:: WHAT YOU SHOULD DO ::
Using the passage below on workspace architecture, list everything it says the workspace's Durable Object owns.

:: PASSAGE SHOWN ::
******

Each workspace maps to one Durable Object running the Agents SDK. This object is the durable authority for the workspace. It owns the conversation, tasks, schedules, consent decisions, and event queue, and it coordinates model calls, tools, files, and execution. Work continues after the browser disconnects or a Worker isolate restarts, and workspaces scale independently instead of sharing one agent process.

A separate per-user Durable Object stores profile settings, the workspace registry, integrations, and grants. One user owns many independently stateful workspaces.

The workspace coordinates resources but does not store everything. The workspace picks an execution environment per task: Dynamic Workers for bounded Code Mode, Sandbox SDK containers for a full shell and build environment, and Browser Run for isolated browser sessions. Large files and reusable outputs live in a versioned file service, and sharing grants are kept separate from the output bytes so access can be granted or revoked without moving the file. Sandbox backups and shared organizational context use R2. Usage and lifecycle events use Workers Analytics Engine or an external system.

******

[Stored items]
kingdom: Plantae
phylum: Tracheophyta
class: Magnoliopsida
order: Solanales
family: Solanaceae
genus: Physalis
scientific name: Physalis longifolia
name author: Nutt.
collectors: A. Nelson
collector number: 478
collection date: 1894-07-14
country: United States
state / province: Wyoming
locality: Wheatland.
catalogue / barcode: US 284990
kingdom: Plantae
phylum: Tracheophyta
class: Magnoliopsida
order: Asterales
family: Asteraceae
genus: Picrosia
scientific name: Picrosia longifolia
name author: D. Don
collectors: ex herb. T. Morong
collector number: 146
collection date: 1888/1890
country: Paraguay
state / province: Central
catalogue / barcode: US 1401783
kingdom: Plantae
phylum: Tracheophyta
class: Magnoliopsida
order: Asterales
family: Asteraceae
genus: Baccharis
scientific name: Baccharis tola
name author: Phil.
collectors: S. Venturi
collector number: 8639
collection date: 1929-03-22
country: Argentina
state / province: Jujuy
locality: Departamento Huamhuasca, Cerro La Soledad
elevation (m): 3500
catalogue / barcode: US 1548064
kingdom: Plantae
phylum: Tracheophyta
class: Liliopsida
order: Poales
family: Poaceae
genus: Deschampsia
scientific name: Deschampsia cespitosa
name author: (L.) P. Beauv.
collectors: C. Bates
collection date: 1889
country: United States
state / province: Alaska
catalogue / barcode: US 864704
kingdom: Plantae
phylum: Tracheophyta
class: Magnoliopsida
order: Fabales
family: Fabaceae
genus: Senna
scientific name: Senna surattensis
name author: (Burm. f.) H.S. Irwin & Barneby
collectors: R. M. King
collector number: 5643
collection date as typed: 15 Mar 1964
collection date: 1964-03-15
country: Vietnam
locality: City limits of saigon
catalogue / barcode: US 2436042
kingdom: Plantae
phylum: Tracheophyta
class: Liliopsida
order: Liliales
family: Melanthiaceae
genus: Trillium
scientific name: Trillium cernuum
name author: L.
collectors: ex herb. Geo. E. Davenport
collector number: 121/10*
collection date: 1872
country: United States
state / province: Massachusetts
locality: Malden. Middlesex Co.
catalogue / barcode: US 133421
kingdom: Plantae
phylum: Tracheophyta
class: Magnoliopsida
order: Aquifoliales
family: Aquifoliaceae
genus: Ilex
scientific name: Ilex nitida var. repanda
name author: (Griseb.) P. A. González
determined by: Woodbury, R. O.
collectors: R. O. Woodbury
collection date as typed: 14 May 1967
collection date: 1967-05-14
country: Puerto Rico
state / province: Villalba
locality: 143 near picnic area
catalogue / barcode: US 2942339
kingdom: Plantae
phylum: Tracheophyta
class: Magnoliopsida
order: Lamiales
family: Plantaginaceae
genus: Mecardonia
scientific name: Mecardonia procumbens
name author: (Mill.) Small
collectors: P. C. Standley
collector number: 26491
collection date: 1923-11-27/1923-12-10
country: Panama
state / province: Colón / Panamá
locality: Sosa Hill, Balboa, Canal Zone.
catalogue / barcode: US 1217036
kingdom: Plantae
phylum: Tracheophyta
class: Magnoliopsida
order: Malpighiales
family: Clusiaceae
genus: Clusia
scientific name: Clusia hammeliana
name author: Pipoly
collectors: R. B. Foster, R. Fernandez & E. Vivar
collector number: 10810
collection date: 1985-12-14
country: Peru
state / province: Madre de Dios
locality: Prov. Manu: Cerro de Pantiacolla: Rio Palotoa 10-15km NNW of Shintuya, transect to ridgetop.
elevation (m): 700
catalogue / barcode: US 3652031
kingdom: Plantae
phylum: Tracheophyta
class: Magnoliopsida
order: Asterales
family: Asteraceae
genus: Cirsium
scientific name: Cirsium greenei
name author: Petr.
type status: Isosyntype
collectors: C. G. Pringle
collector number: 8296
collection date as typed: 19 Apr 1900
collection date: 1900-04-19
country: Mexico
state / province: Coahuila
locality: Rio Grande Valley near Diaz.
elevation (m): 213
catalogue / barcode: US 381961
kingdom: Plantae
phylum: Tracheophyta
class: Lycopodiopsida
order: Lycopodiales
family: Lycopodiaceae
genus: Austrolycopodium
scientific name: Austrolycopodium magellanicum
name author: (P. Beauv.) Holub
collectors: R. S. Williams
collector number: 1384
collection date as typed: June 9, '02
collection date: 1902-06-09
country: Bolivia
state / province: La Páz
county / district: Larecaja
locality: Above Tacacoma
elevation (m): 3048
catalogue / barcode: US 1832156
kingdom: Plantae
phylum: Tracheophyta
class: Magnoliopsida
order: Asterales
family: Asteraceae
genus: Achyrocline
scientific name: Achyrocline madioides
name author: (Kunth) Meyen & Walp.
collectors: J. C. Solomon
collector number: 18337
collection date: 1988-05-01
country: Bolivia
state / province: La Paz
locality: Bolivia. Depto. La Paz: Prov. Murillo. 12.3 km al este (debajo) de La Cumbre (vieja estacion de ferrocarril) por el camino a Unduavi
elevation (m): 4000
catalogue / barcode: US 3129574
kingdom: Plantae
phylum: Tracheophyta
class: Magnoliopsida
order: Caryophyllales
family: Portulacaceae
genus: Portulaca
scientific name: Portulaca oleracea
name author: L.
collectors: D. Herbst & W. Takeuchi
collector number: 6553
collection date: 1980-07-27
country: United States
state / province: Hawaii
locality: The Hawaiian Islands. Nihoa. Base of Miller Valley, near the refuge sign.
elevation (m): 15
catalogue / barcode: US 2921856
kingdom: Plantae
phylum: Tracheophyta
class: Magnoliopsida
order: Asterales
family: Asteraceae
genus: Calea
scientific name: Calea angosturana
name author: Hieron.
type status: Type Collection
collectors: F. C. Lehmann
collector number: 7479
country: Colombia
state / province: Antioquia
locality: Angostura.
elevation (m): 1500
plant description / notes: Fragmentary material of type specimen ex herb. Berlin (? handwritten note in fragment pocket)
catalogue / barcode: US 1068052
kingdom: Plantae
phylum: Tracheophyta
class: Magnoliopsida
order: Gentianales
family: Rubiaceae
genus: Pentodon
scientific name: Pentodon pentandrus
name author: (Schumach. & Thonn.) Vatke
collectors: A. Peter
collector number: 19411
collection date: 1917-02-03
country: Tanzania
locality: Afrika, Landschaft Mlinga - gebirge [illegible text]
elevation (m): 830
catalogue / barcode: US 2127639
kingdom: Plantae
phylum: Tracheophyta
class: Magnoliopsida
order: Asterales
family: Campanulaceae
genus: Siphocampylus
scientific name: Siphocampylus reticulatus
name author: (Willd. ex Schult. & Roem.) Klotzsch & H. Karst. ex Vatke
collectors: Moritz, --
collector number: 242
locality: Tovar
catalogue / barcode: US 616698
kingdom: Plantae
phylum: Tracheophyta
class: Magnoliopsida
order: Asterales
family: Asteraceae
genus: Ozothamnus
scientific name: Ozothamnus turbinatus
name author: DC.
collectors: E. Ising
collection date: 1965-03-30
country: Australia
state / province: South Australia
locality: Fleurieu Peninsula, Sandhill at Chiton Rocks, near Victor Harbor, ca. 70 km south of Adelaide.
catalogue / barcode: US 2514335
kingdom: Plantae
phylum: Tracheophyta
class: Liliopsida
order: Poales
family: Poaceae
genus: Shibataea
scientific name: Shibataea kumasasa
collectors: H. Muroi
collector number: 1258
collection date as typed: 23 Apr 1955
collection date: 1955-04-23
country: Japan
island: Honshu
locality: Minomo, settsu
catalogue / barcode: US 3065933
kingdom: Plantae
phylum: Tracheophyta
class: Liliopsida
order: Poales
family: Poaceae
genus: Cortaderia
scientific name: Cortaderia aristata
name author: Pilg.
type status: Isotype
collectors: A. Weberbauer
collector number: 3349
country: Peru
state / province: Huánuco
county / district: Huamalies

******

:: EXERCISE SOLUTION ::
- The conversation
- Tasks
- Schedules
- Consent decisions
- The event queue